What is required »
Restate the entries below without a single change.

Skeletal landmark data:
____________
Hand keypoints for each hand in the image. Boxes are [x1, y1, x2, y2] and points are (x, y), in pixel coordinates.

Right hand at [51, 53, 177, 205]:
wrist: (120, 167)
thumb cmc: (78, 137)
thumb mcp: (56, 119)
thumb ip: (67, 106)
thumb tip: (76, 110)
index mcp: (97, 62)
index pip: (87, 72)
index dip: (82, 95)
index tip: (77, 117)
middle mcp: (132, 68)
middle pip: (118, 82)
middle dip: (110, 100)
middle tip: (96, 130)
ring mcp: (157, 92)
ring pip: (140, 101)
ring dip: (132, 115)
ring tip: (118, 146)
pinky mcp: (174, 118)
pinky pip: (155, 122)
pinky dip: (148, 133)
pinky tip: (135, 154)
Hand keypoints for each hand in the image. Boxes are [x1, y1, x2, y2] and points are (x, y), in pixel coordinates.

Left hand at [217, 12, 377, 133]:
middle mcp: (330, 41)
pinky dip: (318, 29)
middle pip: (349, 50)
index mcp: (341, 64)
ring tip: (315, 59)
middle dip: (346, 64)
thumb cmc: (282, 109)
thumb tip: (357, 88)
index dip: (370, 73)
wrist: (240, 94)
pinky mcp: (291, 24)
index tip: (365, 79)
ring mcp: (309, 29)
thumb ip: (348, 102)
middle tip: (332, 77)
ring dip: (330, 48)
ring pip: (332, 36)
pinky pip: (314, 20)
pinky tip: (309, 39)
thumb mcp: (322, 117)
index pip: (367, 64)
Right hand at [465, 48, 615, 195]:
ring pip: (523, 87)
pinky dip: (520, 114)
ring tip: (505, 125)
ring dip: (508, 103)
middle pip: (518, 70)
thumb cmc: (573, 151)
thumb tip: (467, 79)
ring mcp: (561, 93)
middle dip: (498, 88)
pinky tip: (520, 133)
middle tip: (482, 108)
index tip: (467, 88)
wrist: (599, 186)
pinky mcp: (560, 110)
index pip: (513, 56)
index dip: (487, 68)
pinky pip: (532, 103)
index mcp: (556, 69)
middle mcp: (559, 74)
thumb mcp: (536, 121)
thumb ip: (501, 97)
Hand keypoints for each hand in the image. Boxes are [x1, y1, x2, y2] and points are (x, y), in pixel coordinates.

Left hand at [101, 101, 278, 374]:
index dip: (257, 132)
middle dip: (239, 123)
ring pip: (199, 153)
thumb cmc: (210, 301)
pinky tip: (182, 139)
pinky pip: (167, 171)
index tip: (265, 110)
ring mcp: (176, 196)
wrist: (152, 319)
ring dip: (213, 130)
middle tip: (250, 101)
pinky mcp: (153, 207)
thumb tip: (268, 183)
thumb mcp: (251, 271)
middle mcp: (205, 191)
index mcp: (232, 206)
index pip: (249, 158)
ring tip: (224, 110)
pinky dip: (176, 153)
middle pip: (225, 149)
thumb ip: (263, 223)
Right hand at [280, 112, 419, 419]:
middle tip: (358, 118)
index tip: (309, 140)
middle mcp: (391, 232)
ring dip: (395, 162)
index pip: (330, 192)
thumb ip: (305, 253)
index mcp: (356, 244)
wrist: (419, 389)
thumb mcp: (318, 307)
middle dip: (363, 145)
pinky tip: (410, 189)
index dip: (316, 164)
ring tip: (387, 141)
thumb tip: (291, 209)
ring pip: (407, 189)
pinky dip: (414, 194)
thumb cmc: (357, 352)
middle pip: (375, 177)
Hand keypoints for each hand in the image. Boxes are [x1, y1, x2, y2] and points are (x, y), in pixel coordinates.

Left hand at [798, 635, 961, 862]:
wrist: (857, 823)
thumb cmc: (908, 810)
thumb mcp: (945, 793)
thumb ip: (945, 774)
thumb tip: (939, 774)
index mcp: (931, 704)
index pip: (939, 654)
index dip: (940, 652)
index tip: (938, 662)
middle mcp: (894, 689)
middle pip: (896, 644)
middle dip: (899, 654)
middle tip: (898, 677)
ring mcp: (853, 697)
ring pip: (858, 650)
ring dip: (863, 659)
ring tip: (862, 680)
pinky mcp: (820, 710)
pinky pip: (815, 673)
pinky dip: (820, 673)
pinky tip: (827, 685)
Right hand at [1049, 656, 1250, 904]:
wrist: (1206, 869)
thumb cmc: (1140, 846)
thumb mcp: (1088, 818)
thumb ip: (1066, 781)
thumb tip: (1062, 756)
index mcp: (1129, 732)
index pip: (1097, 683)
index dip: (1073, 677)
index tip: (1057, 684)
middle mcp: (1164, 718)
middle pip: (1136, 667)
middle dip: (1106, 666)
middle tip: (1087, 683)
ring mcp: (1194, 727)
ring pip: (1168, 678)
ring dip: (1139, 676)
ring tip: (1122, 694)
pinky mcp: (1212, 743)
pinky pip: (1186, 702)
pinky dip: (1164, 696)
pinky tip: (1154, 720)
____________
Task result »
Hand keypoints for each hand in the image. Boxes are [x1, y1, x2, y2] and points are (x, y), in pixel coordinates.

Right hand at [51, 53, 177, 205]:
wrist: (120, 167)
thumb cmc: (78, 137)
thumb mcp: (56, 119)
thumb ip: (67, 106)
thumb tip: (76, 110)
index mcp: (97, 62)
index pip: (87, 72)
index dip: (82, 95)
index tip: (77, 117)
middle mcp: (132, 68)
middle pip: (118, 82)
middle dip: (110, 100)
middle tip: (96, 130)
ring mcp: (157, 92)
ring pip: (140, 101)
ring dip: (132, 115)
ring tip: (118, 146)
pinky mcp: (174, 118)
pinky pip: (155, 122)
pinky dip: (148, 133)
pinky tip: (135, 154)
Hand keypoints for each hand in the image. Boxes are [x1, y1, x2, y2] and points are (x, y), in pixel coordinates.

Left hand at [217, 12, 377, 133]:
middle mcp: (330, 41)
pinky dip: (318, 29)
middle pip: (349, 50)
index mcp: (341, 64)
ring tip: (315, 59)
middle dip: (346, 64)
thumb cmc: (282, 109)
thumb tip: (357, 88)
index dip: (370, 73)
wrist: (240, 94)
pinky mcp: (291, 24)
index tip: (365, 79)
ring mcp: (309, 29)
thumb ip: (348, 102)
middle tip: (332, 77)
ring dip: (330, 48)
ring pip: (332, 36)
pinky pip: (314, 20)
pinky tip: (309, 39)
thumb mcp: (322, 117)
index pip: (367, 64)
Right hand at [465, 48, 615, 195]:
ring pip: (523, 87)
pinky dip: (520, 114)
ring tip: (505, 125)
ring dip: (508, 103)
middle pip: (518, 70)
thumb cmc: (573, 151)
thumb tip: (467, 79)
ring mcp: (561, 93)
middle dip: (498, 88)
pinky tip: (520, 133)
middle tip: (482, 108)
index tip: (467, 88)
wrist: (599, 186)
pinky mcp: (560, 110)
index pip: (513, 56)
index dip: (487, 68)
pinky pip: (532, 103)
index mcp: (556, 69)
middle mcp: (559, 74)
thumb mcp: (536, 121)
thumb ip: (501, 97)
Hand keypoints for each hand in the image. Boxes are [x1, y1, x2, y2] and points are (x, y), in pixel coordinates.

Left hand at [101, 101, 278, 374]:
index dip: (257, 132)
middle dip: (239, 123)
ring pip: (199, 153)
thumb cmc: (210, 301)
pinky tip: (182, 139)
pinky pip: (167, 171)
index tip: (265, 110)
ring mcp: (176, 196)
wrist: (152, 319)
ring dip: (213, 130)
middle tip: (250, 101)
pinky mcp: (153, 207)
thumb tip: (268, 183)
thumb mcp: (251, 271)
middle mcp: (205, 191)
index mcp: (232, 206)
index pip: (249, 158)
ring tip: (224, 110)
pinky dip: (176, 153)
middle pip: (225, 149)
thumb ip: (263, 223)
Right hand at [280, 112, 419, 419]:
middle tip: (358, 118)
index tip: (309, 140)
middle mcp: (391, 232)
ring dip: (395, 162)
index pip: (330, 192)
thumb ip: (305, 253)
index mcp: (356, 244)
wrist: (419, 389)
thumb mcp: (318, 307)
middle dip: (363, 145)
pinky tip: (410, 189)
index dip: (316, 164)
ring tip: (387, 141)
thumb tip: (291, 209)
ring pip: (407, 189)
pinky dip: (414, 194)
thumb cmc: (357, 352)
middle pip: (375, 177)
Hand keypoints for each hand in the image. Boxes are [x1, y1, x2, y2] and points are (x, y), in pixel coordinates.

Left hand at [798, 635, 961, 862]:
wrist: (857, 823)
thumb cmc: (908, 810)
thumb mcp: (945, 793)
thumb ip: (945, 774)
thumb tip: (939, 774)
index mcp: (931, 704)
index pip: (939, 654)
index dip: (940, 652)
index tip: (938, 662)
middle mcp: (894, 689)
middle pip: (896, 644)
middle dip: (899, 654)
middle tip: (898, 677)
ring mcp: (853, 697)
ring pip: (858, 650)
ring dip: (863, 659)
ring tip: (862, 680)
pinky mcp: (820, 710)
pinky pip: (815, 673)
pinky dip: (820, 673)
pinky tip: (827, 685)
Right hand at [1049, 656, 1250, 904]:
wrist: (1206, 869)
thumb cmc: (1140, 846)
thumb mcp: (1088, 818)
thumb ip: (1066, 781)
thumb tip: (1062, 756)
index mcp: (1129, 732)
index pip: (1097, 683)
index dip: (1073, 677)
index tip: (1057, 684)
middle mcp: (1164, 718)
middle pip: (1136, 667)
middle dip: (1106, 666)
middle tip: (1087, 683)
ring mcp: (1194, 727)
ring pip: (1168, 678)
ring dip: (1139, 676)
ring tip: (1122, 694)
pinky mcp: (1212, 743)
pinky pip: (1186, 702)
pinky dip: (1164, 696)
pinky tip: (1154, 720)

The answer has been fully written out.